Es difícil encontrar un mejor
destino para un libro que la emoción, la reflexión y el aprendizaje lleguen
hasta sus lectores. Y eso me ha sucedido con Ars vivendi, que anoche rematé… por vez primera.
Siempre he sostenido
que los libros llegan a uno en la época precisa. Y es significativo que haya
terminado la primera lectura del libro apenas siete meses después de la fecha
en que se concluyó de imprimir.
No diré que parece
que fue publicado para mi lectura, no alcanza tan lejos mi vanidad; lo que
vengo a decir es que en esta encrucijada en la que ahora paso los días, era
necesaria su lectura, como otras que en estas semanas del estío me están
ocupando parte del tiempo.
Muchos minutos de
reflexión se han trenzado con su lectura. Mucho lápiz rojo he usado en su
subrayado. Son muchas las enseñanzas que puedo sacar de este librito. También
muchos los caminos que me abre. Y sobre todo, es mucha la emoción que he
sentido percibiendo la suya.
Durante las últimas
semanas, o meses, vengo pensando en que el tiempo que me corresponda, cuya
duración no me interesa saber, pues por algo nos la han ocultado, no me
alcanzará para casi nada de aquello con que vagamente soñé alguna vez.

Datos de correspondencia de puntos clave:
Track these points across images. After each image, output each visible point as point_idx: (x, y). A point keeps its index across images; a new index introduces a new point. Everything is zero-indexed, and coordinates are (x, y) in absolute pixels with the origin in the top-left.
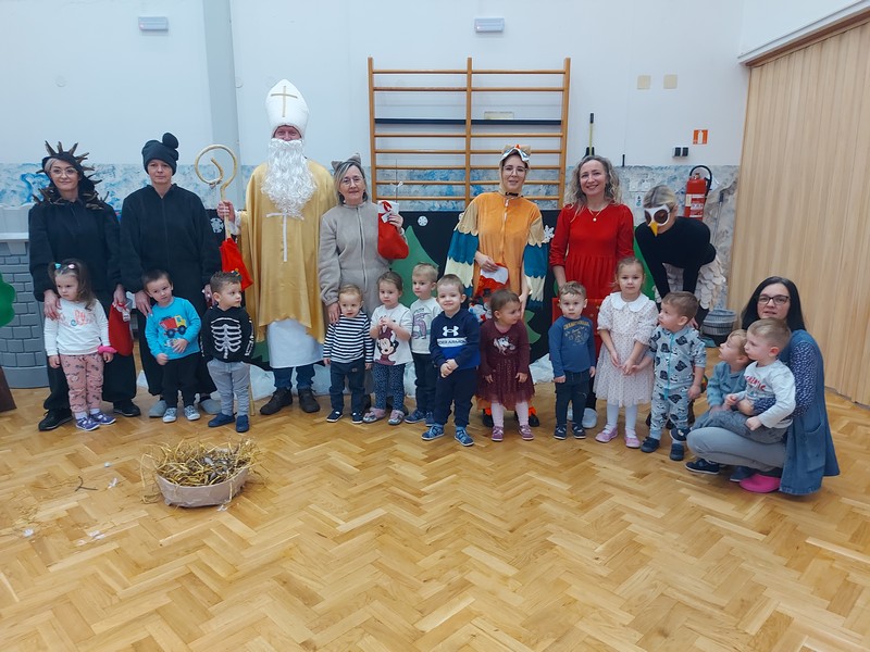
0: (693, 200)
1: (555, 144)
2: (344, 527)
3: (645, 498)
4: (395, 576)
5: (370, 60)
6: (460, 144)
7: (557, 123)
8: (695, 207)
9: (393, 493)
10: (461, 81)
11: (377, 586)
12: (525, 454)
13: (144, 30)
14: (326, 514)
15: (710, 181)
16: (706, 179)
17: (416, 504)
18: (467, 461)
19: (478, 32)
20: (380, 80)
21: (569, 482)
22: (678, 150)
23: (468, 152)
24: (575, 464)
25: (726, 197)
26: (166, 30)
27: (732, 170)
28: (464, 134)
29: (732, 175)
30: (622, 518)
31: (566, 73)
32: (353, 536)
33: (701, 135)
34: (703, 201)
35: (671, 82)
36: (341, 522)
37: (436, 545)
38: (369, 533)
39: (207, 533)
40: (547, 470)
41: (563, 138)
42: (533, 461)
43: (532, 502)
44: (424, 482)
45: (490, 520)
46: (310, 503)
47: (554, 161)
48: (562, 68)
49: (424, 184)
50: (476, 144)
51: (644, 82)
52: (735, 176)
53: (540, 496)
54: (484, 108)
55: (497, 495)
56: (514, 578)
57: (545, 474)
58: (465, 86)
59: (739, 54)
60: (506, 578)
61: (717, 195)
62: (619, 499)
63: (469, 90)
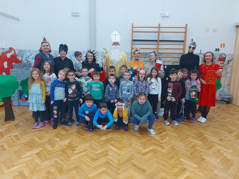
0: (220, 63)
1: (182, 47)
2: (144, 151)
3: (225, 146)
4: (164, 165)
5: (133, 24)
6: (155, 47)
7: (183, 41)
8: (221, 65)
9: (153, 142)
10: (157, 30)
11: (160, 168)
12: (186, 133)
13: (73, 16)
14: (137, 147)
15: (225, 58)
16: (224, 57)
17: (161, 146)
18: (170, 134)
19: (162, 17)
20: (135, 30)
21: (201, 141)
22: (216, 49)
23: (158, 49)
24: (201, 136)
25: (229, 62)
26: (79, 16)
27: (231, 55)
28: (157, 44)
29: (231, 56)
30: (221, 152)
31: (186, 28)
32: (147, 154)
33: (223, 45)
34: (223, 63)
35: (215, 31)
36: (143, 150)
37: (172, 158)
38: (151, 153)
39: (107, 151)
40: (194, 138)
41: (184, 45)
42: (189, 135)
43: (194, 147)
44: (161, 140)
45: (184, 151)
46: (131, 144)
47: (181, 51)
48: (184, 27)
49: (144, 57)
50: (160, 47)
51: (207, 30)
52: (232, 57)
53: (195, 145)
54: (163, 37)
55: (183, 144)
56: (197, 168)
57: (194, 139)
58: (157, 31)
59: (234, 23)
60: (195, 168)
61: (227, 62)
62: (217, 147)
63: (159, 32)
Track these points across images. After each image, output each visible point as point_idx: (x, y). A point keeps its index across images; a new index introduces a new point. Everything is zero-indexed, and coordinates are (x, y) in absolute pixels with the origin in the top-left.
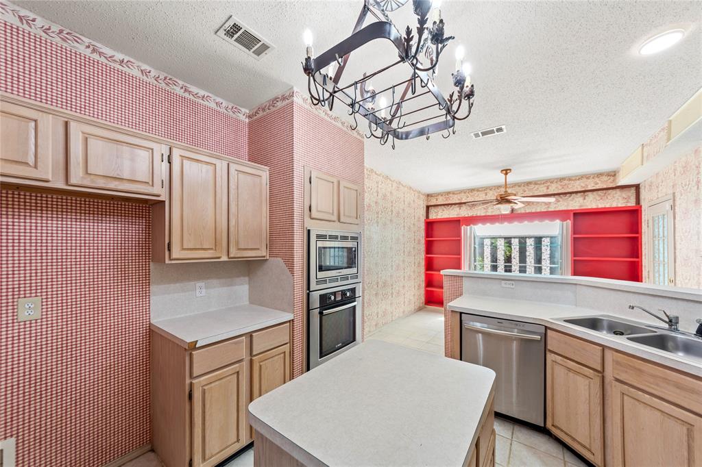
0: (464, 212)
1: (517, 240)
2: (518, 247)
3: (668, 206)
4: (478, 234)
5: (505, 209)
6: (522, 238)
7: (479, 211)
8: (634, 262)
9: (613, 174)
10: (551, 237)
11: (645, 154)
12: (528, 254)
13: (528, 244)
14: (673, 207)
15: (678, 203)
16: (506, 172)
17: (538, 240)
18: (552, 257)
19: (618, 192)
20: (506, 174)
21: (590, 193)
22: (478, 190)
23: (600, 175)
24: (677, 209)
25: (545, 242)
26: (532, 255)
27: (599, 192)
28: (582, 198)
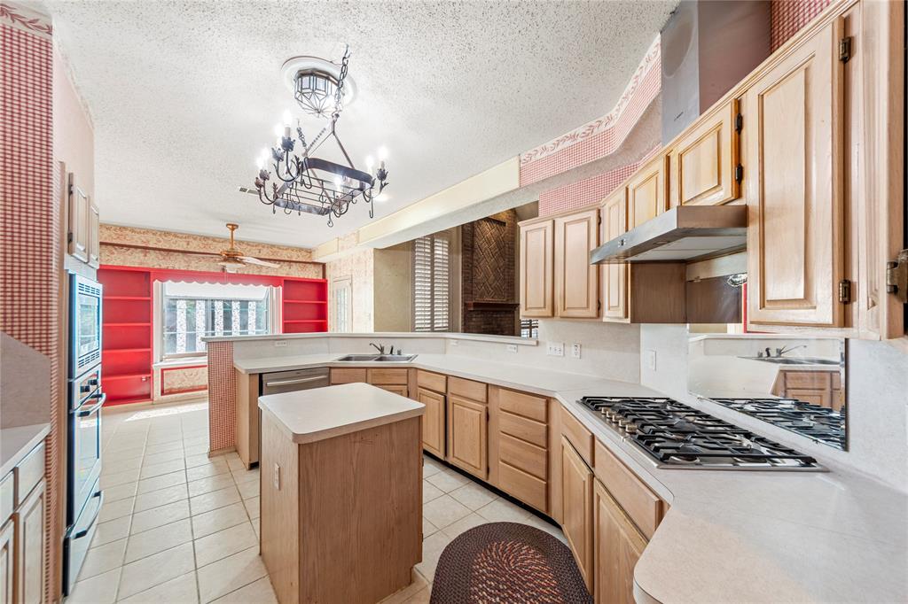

→ **INSTRUCCIONES**
[A] Reproduce el fragmento del texto sobre Ars vivendi que empieza con las palabras que contienen "Es difícil encontrar" y termina con "concluyó de imprimir.".
[B] Resume en dos oraciones el texto sobre Ars vivendi.

→ **RESPUESTAS NUMERADAS**
[A]
Es difícil encontrar un mejor
destino para un libro que la emoción, la reflexión y el aprendizaje lleguen
hasta sus lectores. Y eso me ha sucedido con Ars vivendi, que anoche rematé… por vez primera.
Siempre he sostenido
que los libros llegan a uno en la época precisa. Y es significativo que haya
terminado la primera lectura del libro apenas siete meses después de la fecha
en que se concluyó de imprimir.

[B] Quien escribe terminó por primera vez Ars vivendi y sostiene que el libro le llegó en la época precisa, pues su lectura era necesaria en la encrucijada en que pasa los días. La lectura le dejó mucha reflexión, enseñanzas, caminos abiertos y emoción, en unas semanas o meses en que viene pensando que el tiempo que le corresponda no le alcanzará para casi nada de lo que soñó alguna vez.